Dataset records
**********

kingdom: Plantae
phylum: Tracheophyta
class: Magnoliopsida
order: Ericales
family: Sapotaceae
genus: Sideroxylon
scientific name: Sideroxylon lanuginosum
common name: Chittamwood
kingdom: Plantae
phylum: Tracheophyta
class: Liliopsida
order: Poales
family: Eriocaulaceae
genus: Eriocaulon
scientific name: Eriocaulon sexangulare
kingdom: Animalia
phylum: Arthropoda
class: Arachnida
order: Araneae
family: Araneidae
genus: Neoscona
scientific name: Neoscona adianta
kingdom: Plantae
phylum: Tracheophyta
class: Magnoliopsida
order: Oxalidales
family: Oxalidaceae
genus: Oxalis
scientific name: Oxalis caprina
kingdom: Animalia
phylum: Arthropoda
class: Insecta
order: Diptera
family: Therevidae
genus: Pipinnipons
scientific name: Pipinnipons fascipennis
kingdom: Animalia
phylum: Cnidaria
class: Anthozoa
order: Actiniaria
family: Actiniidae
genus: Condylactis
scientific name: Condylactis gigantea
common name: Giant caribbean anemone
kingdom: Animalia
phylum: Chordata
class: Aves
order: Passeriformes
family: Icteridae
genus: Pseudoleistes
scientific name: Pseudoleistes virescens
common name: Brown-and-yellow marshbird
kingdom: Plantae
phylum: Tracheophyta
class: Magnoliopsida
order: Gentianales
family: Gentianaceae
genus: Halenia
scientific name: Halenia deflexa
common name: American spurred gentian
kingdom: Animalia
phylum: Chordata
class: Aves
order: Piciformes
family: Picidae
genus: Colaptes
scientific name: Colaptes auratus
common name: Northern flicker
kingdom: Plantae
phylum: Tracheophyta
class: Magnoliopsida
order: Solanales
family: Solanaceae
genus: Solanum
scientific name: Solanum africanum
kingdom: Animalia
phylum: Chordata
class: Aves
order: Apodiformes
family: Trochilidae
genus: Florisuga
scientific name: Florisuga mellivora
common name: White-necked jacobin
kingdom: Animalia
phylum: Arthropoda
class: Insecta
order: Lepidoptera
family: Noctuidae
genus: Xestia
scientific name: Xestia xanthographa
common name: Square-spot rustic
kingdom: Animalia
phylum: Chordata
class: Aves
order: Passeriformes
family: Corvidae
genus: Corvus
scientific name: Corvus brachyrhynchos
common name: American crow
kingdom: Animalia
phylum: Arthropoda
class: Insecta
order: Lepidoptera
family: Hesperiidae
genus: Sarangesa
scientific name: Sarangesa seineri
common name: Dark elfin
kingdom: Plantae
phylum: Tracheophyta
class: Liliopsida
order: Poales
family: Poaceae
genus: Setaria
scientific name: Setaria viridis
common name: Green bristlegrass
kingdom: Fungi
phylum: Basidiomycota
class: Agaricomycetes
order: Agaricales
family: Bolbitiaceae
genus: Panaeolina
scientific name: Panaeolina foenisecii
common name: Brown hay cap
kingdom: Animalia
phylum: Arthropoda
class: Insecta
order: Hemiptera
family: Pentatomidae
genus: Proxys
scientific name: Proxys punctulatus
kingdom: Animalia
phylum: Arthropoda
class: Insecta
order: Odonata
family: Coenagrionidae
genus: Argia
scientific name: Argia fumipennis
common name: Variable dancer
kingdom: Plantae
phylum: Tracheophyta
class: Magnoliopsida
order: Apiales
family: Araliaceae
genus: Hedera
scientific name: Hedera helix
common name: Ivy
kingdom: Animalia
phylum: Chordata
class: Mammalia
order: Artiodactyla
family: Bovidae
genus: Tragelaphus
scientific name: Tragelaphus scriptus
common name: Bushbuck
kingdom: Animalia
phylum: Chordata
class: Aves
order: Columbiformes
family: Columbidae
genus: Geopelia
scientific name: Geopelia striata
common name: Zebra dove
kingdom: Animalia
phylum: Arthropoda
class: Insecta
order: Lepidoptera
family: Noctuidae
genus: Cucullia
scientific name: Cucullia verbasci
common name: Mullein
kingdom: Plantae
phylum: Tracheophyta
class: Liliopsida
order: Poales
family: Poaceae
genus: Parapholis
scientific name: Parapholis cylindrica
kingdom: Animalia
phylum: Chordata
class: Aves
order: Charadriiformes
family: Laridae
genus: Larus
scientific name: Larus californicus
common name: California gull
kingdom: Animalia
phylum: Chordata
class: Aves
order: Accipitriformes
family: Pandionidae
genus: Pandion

**********

▶ **WHAT IS ASKED**: Lay out the lines of the data above as a Markdown table with the columns "Row" and "Line," starting at the line that contains "phylum: Cnidaria" and ending at the line that contains "order: Agaricales", both included. Number the rows in order and skip any blank lines.

▶ **FINAL RESULT**:
| Row | Line |
|---|---|
| 1 | phylum: Cnidaria |
| 2 | class: Anthozoa |
| 3 | order: Actiniaria |
| 4 | family: Actiniidae |
| 5 | genus: Condylactis |
| 6 | scientific name: Condylactis gigantea |
| 7 | common name: Giant caribbean anemone |
| 8 | kingdom: Animalia |
| 9 | phylum: Chordata |
| 10 | class: Aves |
| 11 | order: Passeriformes |
| 12 | family: Icteridae |
| 13 | genus: Pseudoleistes |
| 14 | scientific name: Pseudoleistes virescens |
| 15 | common name: Brown-and-yellow marshbird |
| 16 | kingdom: Plantae |
| 17 | phylum: Tracheophyta |
| 18 | class: Magnoliopsida |
| 19 | order: Gentianales |
| 20 | family: Gentianaceae |
| 21 | genus: Halenia |
| 22 | scientific name: Halenia deflexa |
| 23 | common name: American spurred gentian |
| 24 | kingdom: Animalia |
| 25 | phylum: Chordata |
| 26 | class: Aves |
| 27 | order: Piciformes |
| 28 | family: Picidae |
| 29 | genus: Colaptes |
| 30 | scientific name: Colaptes auratus |
| 31 | common name: Northern flicker |
| 32 | kingdom: Plantae |
| 33 | phylum: Tracheophyta |
| 34 | class: Magnoliopsida |
| 35 | order: Solanales |
| 36 | family: Solanaceae |
| 37 | genus: Solanum |
| 38 | scientific name: Solanum africanum |
| 39 | kingdom: Animalia |
| 40 | phylum: Chordata |
| 41 | class: Aves |
| 42 | order: Apodiformes |
| 43 | family: Trochilidae |
| 44 | genus: Florisuga |
| 45 | scientific name: Florisuga mellivora |
| 46 | common name: White-necked jacobin |
| 47 | kingdom: Animalia |
| 48 | phylum: Arthropoda |
| 49 | class: Insecta |
| 50 | order: Lepidoptera |
| 51 | family: Noctuidae |
| 52 | genus: Xestia |
| 53 | scientific name: Xestia xanthographa |
| 54 | common name: Square-spot rustic |
| 55 | kingdom: Animalia |
| 56 | phylum: Chordata |
| 57 | class: Aves |
| 58 | order: Passeriformes |
| 59 | family: Corvidae |
| 60 | genus: Corvus |
| 61 | scientific name: Corvus brachyrhynchos |
| 62 | common name: American crow |
| 63 | kingdom: Animalia |
| 64 | phylum: Arthropoda |
| 65 | class: Insecta |
| 66 | order: Lepidoptera |
| 67 | family: Hesperiidae |
| 68 | genus: Sarangesa |
| 69 | scientific name: Sarangesa seineri |
| 70 | common name: Dark elfin |
| 71 | kingdom: Plantae |
| 72 | phylum: Tracheophyta |
| 73 | class: Liliopsida |
| 74 | order: Poales |
| 75 | family: Poaceae |
| 76 | genus: Setaria |
| 77 | scientific name: Setaria viridis |
| 78 | common name: Green bristlegrass |
| 79 | kingdom: Fungi |
| 80 | phylum: Basidiomycota |
| 81 | class: Agaricomycetes |
| 82 | order: Agaricales |